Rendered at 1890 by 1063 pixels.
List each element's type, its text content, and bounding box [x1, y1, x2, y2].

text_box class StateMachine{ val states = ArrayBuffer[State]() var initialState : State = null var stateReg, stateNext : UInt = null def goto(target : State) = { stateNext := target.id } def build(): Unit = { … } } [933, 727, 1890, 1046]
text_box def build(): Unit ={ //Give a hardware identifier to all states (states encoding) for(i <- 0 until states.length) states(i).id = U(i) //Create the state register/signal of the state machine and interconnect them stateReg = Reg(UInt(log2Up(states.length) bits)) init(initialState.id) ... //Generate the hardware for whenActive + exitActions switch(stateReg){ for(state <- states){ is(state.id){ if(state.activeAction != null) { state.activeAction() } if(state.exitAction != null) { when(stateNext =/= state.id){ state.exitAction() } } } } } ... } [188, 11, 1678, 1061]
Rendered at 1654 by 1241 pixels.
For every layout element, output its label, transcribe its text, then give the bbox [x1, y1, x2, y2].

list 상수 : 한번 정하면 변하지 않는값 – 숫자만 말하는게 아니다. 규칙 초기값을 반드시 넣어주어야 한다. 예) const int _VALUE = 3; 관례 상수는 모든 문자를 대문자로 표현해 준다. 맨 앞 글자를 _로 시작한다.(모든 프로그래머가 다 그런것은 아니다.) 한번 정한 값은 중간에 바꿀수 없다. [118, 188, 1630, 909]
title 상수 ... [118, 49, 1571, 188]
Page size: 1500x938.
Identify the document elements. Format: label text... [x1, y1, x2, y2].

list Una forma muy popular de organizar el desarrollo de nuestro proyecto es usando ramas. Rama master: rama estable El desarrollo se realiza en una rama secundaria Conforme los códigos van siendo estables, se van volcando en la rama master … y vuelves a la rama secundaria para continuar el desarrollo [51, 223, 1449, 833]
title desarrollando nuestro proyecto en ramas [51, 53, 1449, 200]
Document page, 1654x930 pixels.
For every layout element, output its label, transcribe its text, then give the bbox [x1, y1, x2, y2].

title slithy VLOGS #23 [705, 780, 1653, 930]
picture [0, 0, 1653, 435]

## The request
Reproduce all of the data above line for line, with no changes.

## Answer to this exercise
Rendered at 1890 by 1063 pixels.
List each element's type, its text content, and bounding box [x1, y1, x2, y2].

text_box class StateMachine{ val states = ArrayBuffer[State]() var initialState : State = null var stateReg, stateNext : UInt = null def goto(target : State) = { stateNext := target.id } def build(): Unit = { … } } [933, 727, 1890, 1046]
text_box def build(): Unit ={ //Give a hardware identifier to all states (states encoding) for(i <- 0 until states.length) states(i).id = U(i) //Create the state register/signal of the state machine and interconnect them stateReg = Reg(UInt(log2Up(states.length) bits)) init(initialState.id) ... //Generate the hardware for whenActive + exitActions switch(stateReg){ for(state <- states){ is(state.id){ if(state.activeAction != null) { state.activeAction() } if(state.exitAction != null) { when(stateNext =/= state.id){ state.exitAction() } } } } } ... } [188, 11, 1678, 1061]
Rendered at 1654 by 1241 pixels.
For every layout element, output its label, transcribe its text, then give the bbox [x1, y1, x2, y2].

list 상수 : 한번 정하면 변하지 않는값 – 숫자만 말하는게 아니다. 규칙 초기값을 반드시 넣어주어야 한다. 예) const int _VALUE = 3; 관례 상수는 모든 문자를 대문자로 표현해 준다. 맨 앞 글자를 _로 시작한다.(모든 프로그래머가 다 그런것은 아니다.) 한번 정한 값은 중간에 바꿀수 없다. [118, 188, 1630, 909]
title 상수 ... [118, 49, 1571, 188]
Page size: 1500x938.
Identify the document elements. Format: label text... [x1, y1, x2, y2].

list Una forma muy popular de organizar el desarrollo de nuestro proyecto es usando ramas. Rama master: rama estable El desarrollo se realiza en una rama secundaria Conforme los códigos van siendo estables, se van volcando en la rama master … y vuelves a la rama secundaria para continuar el desarrollo [51, 223, 1449, 833]
title desarrollando nuestro proyecto en ramas [51, 53, 1449, 200]
Document page, 1654x930 pixels.
For every layout element, output its label, transcribe its text, then give the bbox [x1, y1, x2, y2].

title slithy VLOGS #23 [705, 780, 1653, 930]
picture [0, 0, 1653, 435]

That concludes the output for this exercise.